====== Material supplied

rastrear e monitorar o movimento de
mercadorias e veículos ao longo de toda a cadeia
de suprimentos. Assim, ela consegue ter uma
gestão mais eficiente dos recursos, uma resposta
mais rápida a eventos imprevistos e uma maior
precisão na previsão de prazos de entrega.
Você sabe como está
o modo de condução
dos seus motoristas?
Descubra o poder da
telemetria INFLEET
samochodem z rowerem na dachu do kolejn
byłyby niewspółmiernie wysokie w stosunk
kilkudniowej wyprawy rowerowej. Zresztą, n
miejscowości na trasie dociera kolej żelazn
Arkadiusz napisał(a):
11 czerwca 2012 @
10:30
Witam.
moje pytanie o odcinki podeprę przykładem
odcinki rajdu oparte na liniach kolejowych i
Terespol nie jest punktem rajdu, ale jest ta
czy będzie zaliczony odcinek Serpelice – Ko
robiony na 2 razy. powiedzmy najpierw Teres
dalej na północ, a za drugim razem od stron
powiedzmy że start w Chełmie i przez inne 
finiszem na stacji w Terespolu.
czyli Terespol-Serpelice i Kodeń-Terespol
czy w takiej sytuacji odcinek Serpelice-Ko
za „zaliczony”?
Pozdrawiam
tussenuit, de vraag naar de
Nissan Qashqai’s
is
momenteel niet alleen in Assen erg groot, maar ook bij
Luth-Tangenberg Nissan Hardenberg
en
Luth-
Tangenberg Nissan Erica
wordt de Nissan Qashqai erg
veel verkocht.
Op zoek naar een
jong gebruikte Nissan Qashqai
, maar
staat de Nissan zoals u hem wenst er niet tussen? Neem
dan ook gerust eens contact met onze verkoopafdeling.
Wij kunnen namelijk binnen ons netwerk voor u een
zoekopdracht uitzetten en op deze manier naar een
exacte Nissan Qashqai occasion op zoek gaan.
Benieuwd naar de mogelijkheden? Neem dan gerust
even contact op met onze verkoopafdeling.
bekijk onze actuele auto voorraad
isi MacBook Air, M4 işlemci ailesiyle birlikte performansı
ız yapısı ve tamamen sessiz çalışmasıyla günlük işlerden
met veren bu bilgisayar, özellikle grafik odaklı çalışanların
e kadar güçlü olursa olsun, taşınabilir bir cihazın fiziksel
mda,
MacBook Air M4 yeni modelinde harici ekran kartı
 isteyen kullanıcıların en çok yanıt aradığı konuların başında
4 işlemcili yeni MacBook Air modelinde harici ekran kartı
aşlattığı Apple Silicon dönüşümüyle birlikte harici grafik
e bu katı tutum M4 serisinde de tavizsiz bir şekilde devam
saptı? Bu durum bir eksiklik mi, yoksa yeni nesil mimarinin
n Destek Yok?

============

Arrange the lines from the start of the data up to and including the line containing "tussenuit, de vraag naar de" as a numbered list, leaving out any blank lines.

> Your response
1. rastrear e monitorar o movimento de
2. mercadorias e veículos ao longo de toda a cadeia
3. de suprimentos. Assim, ela consegue ter uma
4. gestão mais eficiente dos recursos, uma resposta
5. mais rápida a eventos imprevistos e uma maior
6. precisão na previsão de prazos de entrega.
7. Você sabe como está
8. o modo de condução
9. dos seus motoristas?
10. Descubra o poder da
11. telemetria INFLEET
12. samochodem z rowerem na dachu do kolejn
13. byłyby niewspółmiernie wysokie w stosunk
14. kilkudniowej wyprawy rowerowej. Zresztą, n
15. miejscowości na trasie dociera kolej żelazn
16. Arkadiusz napisał(a):
17. 11 czerwca 2012 @
18. 10:30
19. Witam.
20. moje pytanie o odcinki podeprę przykładem
21. odcinki rajdu oparte na liniach kolejowych i
22. Terespol nie jest punktem rajdu, ale jest ta
23. czy będzie zaliczony odcinek Serpelice – Ko
24. robiony na 2 razy. powiedzmy najpierw Teres
25. dalej na północ, a za drugim razem od stron
26. powiedzmy że start w Chełmie i przez inne 
27. finiszem na stacji w Terespolu.
28. czyli Terespol-Serpelice i Kodeń-Terespol
29. czy w takiej sytuacji odcinek Serpelice-Ko
30. za „zaliczony”?
31. Pozdrawiam
32. tussenuit, de vraag naar de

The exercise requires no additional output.